Passwords and Entropy
This week a YouTube segment has been passed around. It depicts Ed Snowden talking to John Oliver about passwords. A lot of what is said there is quite good - however, it is important to also point out that things are a little bit more intricate than they seem in this segment.
The biggest problem I have with it is actually that Snowden claims to be able to know whether a password is good or not, just be hearing it. Yes, it is easy to recognize extremely bad passwords (like most examples in that segment). However, it is actually not possible to recognize a very good password just from looking at it. This is quite counterintuitive, and it has to do with the fact that the entropy in a password is NOT visible in the output - rather, the entropy in a password is a function of the password creation mechanism. Thus, you can have two passwords that look exactly the same, and one of them has high entropy, and the other has low entropy.
The concept of entropy in password generation is in general something that isn't very well understood still, and most people giving password advice or setting password guidelines actually have terrible intuitions about these things. So how do you know if your password is a good one? Well, if you made any kind of choose during the process - ANY kind of choice - my bet is that it is a low-entropy password.
I use the word entropy a lot in this post - specifically in the information theoritical sense of how much information a given string contains. Entropy applied to passwords can also be looked at in the light of how many guesses an adversary would have to try in order to brute force the password, assuming they know your method. So this is another aspect of Kerckhoffs's principle - you should choose a method that even if it's public will give you a large amount of safety. It's also worth mentioning that there is a limit on the entropy here as well - if your entropy generation method generates more entropy than can be expressed in the language of the password, then the entropy maxes out at the representation entropy, not the generation entropy. So generating an 8 character password with a process that generates a 1000 bits of entropy is quite useless, because 8 characters can only represent at a maximum 64 bits of entropy (assuming you use all 256 values of each byte).
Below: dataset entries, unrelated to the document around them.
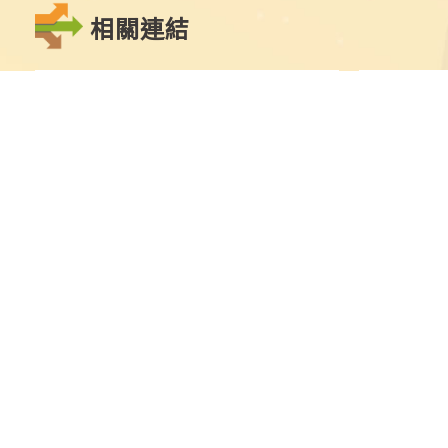
相關連結
點
擊
切
換
到
上
教育部
大學考試入
一
張
圖
片
最新消息
學士班
學士班
繁星推薦
碩士班
申請入學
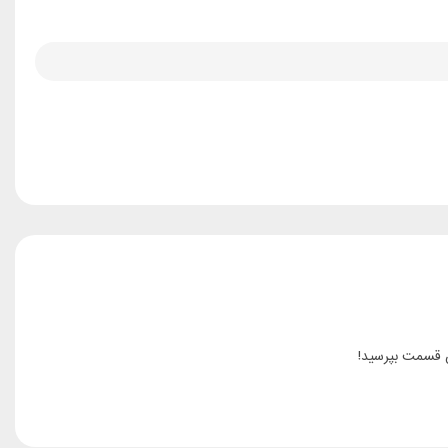
ن قسمت بپرسید!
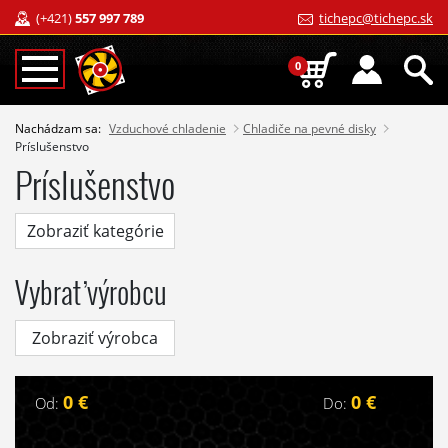
(+421)
557 997 789
tichepc@tichepc.sk
0
Nachádzam sa:
Vzduchové chladenie
Chladiče na pevné disky
Príslušenstvo
Príslušenstvo
Zobraziť kategórie
Vybrať výrobcu
Zobraziť výrobca
0 €
0 €
Od:
Do:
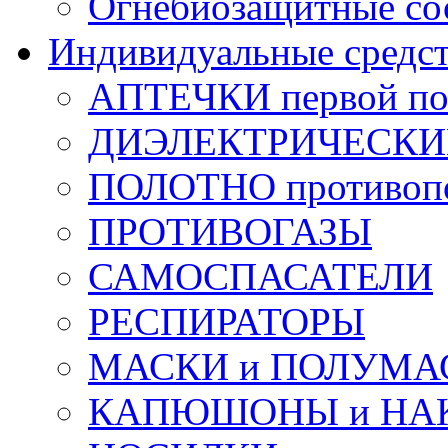
Огнебиозащитные со
Индивидуальные средс
АПТЕЧКИ первой п
ДИЭЛЕКТРИЧЕСКИЕ 
ПОЛОТНО противоп
ПРОТИВОГАЗЫ
САМОСПАСАТЕЛИ
РЕСПИРАТОРЫ
МАСКИ и ПОЛУМА
КАПЮШОНЫ и НА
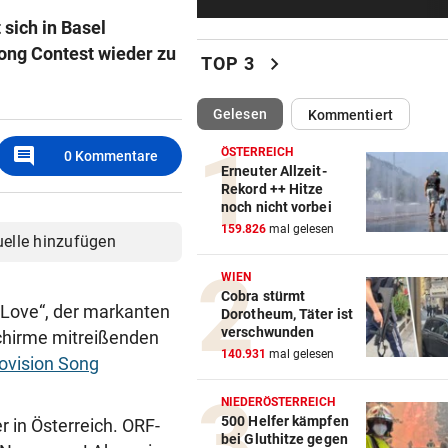
Traktor-Unglück: Mutter (36
sich in Basel
meldet sich zu Wort
ong Contest wieder zu
chevron_right
TOP 3
STRATEGIE FEHLT
vor 
Schutz vor Drohnen? Österr
(ausgewählt)
Gelesen
Kommentiert
hat keinen Plan
comment
ÖSTERREICH
0
Kommentare
LÄNDLE-KICKER SIEGEN
vor 
Erneuter Allzeit-
Rekord ++ Hitze
3:1 nach 0:1! Altach dreht De
noch nicht vorbei
gegen WSG Tirol
159.826
mal gelesen
uelle hinzufügen
KRITIK AUS POLITIK
vor 
WIEN
Theater stellt Planschbecke
Cobra stürmt
300.000 Euro auf
 Love“, der markanten
Dorotheum, Täter ist
verschwunden
schirme mitreißenden
NACH WIEN AUF MYKONOS
vor 
140.931
mal gelesen
ovision Song
Luxus am Meer! Sabalenka
gewährt private Einblicke
NIEDERÖSTERREICH
500 Helfer kämpfen
r in Österreich. ORF-
bei Gluthitze gegen
„IHR SEID DER HAMMER!“
vor 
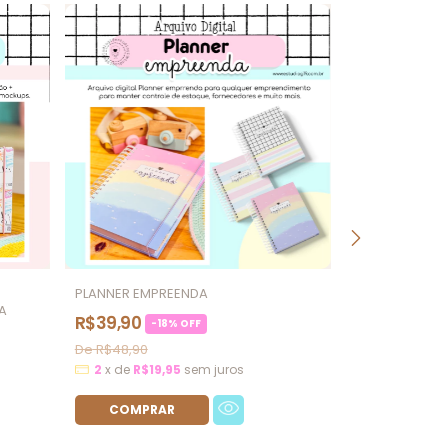
PLANNER EMPREENDA
A
R$39,90
-
18
%
OFF
R$48,90
2
x
de
R$19,95
sem juros
MINI CADERNO
R$23,41
-
10
R$25,90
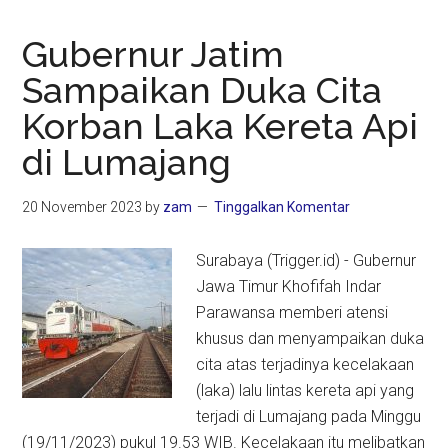
Gubernur Jatim
Sampaikan Duka Cita
Korban Laka Kereta Api
di Lumajang
20 November 2023
by
zam
Tinggalkan Komentar
Surabaya (Trigger.id) - Gubernur
Jawa Timur Khofifah Indar
Parawansa memberi atensi
khusus dan menyampaikan duka
cita atas terjadinya kecelakaan
(laka) lalu lintas kereta api yang
terjadi di Lumajang pada Minggu
(19/11/2023) pukul 19.53 WIB. Kecelakaan itu melibatkan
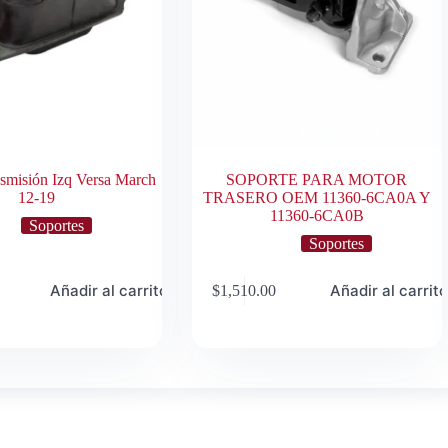
smisión Izq Versa March
SOPORTE PARA MOTOR
12-19
TRASERO OEM 11360-6CA0A Y
11360-6CA0B
Soportes
Soportes
Añadir al carrito
Añadir al carrit
$
1,510.00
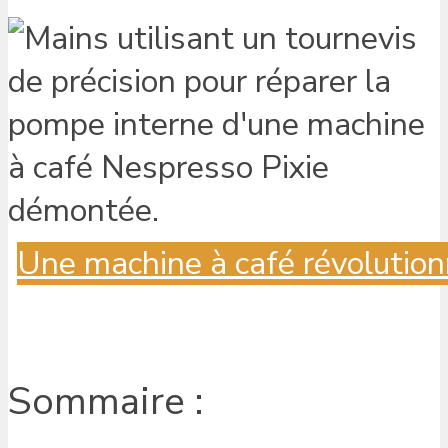
Une machine à café révolution
Sommaire :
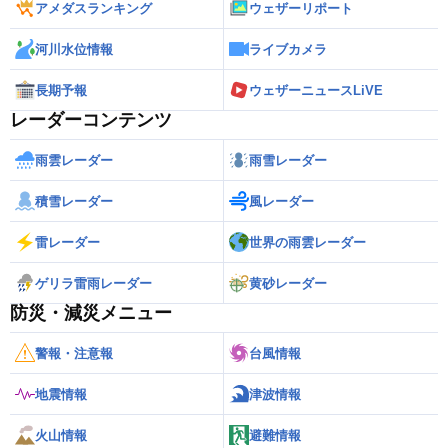
アメダスランキング
ウェザーリポート
河川水位情報
ライブカメラ
長期予報
ウェザーニュースLiVE
レーダーコンテンツ
雨雲レーダー
雨雪レーダー
積雪レーダー
風レーダー
雷レーダー
世界の雨雲レーダー
ゲリラ雷雨レーダー
黄砂レーダー
防災・減災メニュー
警報・注意報
台風情報
地震情報
津波情報
火山情報
避難情報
We can take a look at the passwords given as examples in the show: The first one is "passwerd", and of course this is a terrible password. It's short and it's a permutation of a word in dictionaries. The second one, "onetwothreefour" is longer, but composed of words that belong together, thus not a problem. The third one is "limpbiscuit4eva", and since it is a sentence that contains meaning, even with the misspelling this won't help you.
The two final pass phrases are "admiralalonzoghostpenis420YOLO" and "margaretthatcheris110%SEXY". Both of them are longer, but they do have some sense in them. It is clear that the pieces of it aren't chosen randomly. Thus, these passwords are better than the earlier ones, but not at all as good as they could have been.
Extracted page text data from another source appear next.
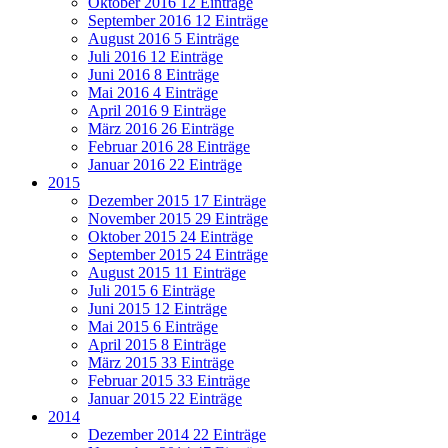
Oktober 2016
12 Einträge
September 2016
12 Einträge
August 2016
5 Einträge
Juli 2016
12 Einträge
Juni 2016
8 Einträge
Mai 2016
4 Einträge
April 2016
9 Einträge
März 2016
26 Einträge
Februar 2016
28 Einträge
Januar 2016
22 Einträge
2015
Dezember 2015
17 Einträge
November 2015
29 Einträge
Oktober 2015
24 Einträge
September 2015
24 Einträge
August 2015
11 Einträge
Juli 2015
6 Einträge
Juni 2015
12 Einträge
Mai 2015
6 Einträge
April 2015
8 Einträge
März 2015
33 Einträge
Februar 2015
33 Einträge
Januar 2015
22 Einträge
2014
Dezember 2014
22 Einträge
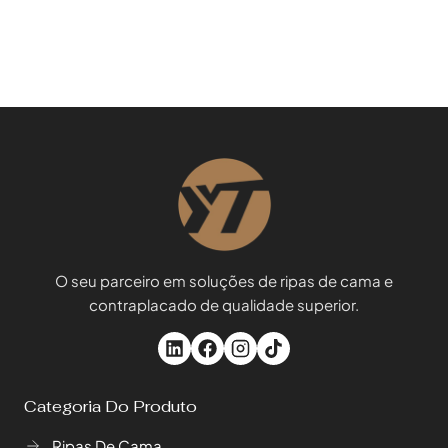
O seu parceiro em soluções de ripas de cama e
contraplacado de qualidade superior.
Categoria Do Produto
Ripas De Cama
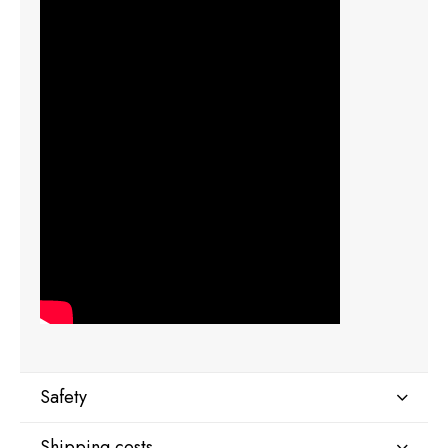
Safety
Shipping costs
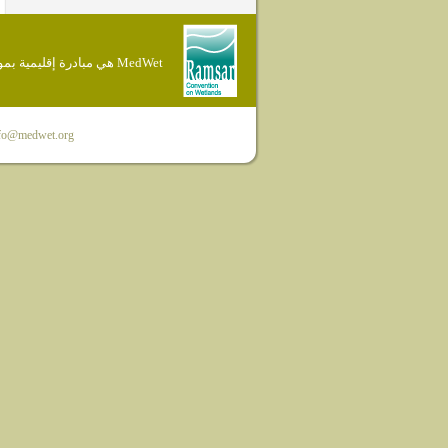
MedWet هي مبادرة إقليمية بموجب إتفاقية Ramsar
fo@medwet.org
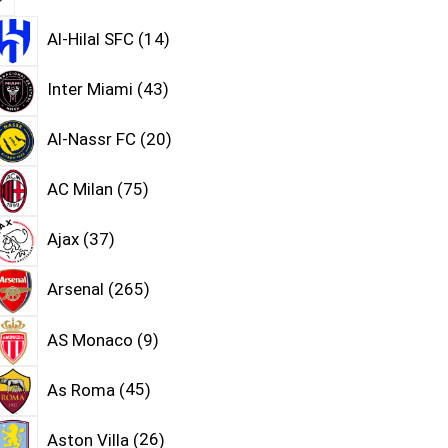
Al-Hilal SFC
14
Inter Miami
43
Al-Nassr FC
20
AC Milan
75
Ajax
37
Arsenal
265
AS Monaco
9
As Roma
45
Aston Villa
26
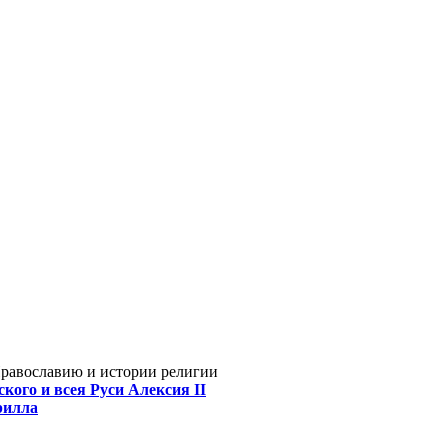
Православию и истории религии
кого и всея Руси Алексия II
рилла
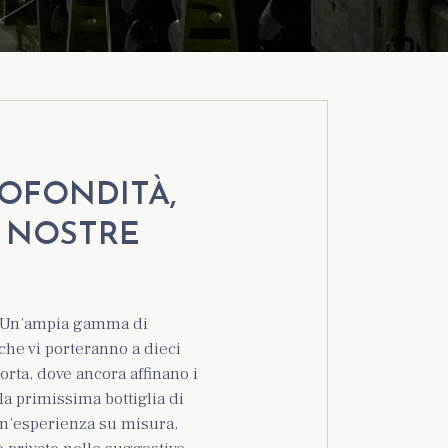
ROFONDITÀ,
 NOSTRE
0. Un’ampia gamma di
che vi porteranno a dieci
orta, dove ancora affinano i
la primissima bottiglia di
un’esperienza su misura,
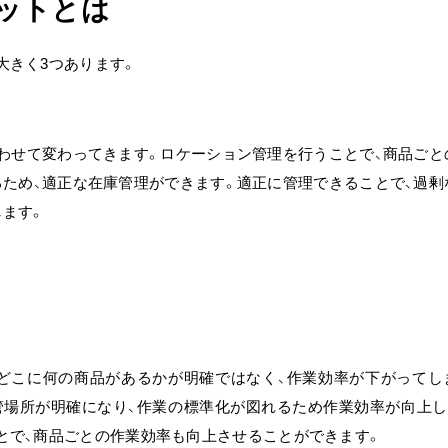
ットとは
大きく3つあります。
わせて変わってきます。ロケーション管理を行うことで、商品ごと
ため、適正な在庫管理ができます。適正に管理できることで、過剰
します。
どこに何の商品があるかが明確ではなく、作業効率が下がってし
管場所が明確になり、作業の標準化が図れるため作業効率が向上し
とで、商品ごとの作業効率も向上させることができます。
When people create passwords they also have a tendency to add special characters and numbers - and maybe change the order of characters or adding upper characters in places. None of these things actually add a lot of entropy, especially since they are usually added in places that are easy to predict. Just go with random words of a sufficient length to give you the security you want. Use lower case letters and don't add weird characters. Just make it a sentence of really random words.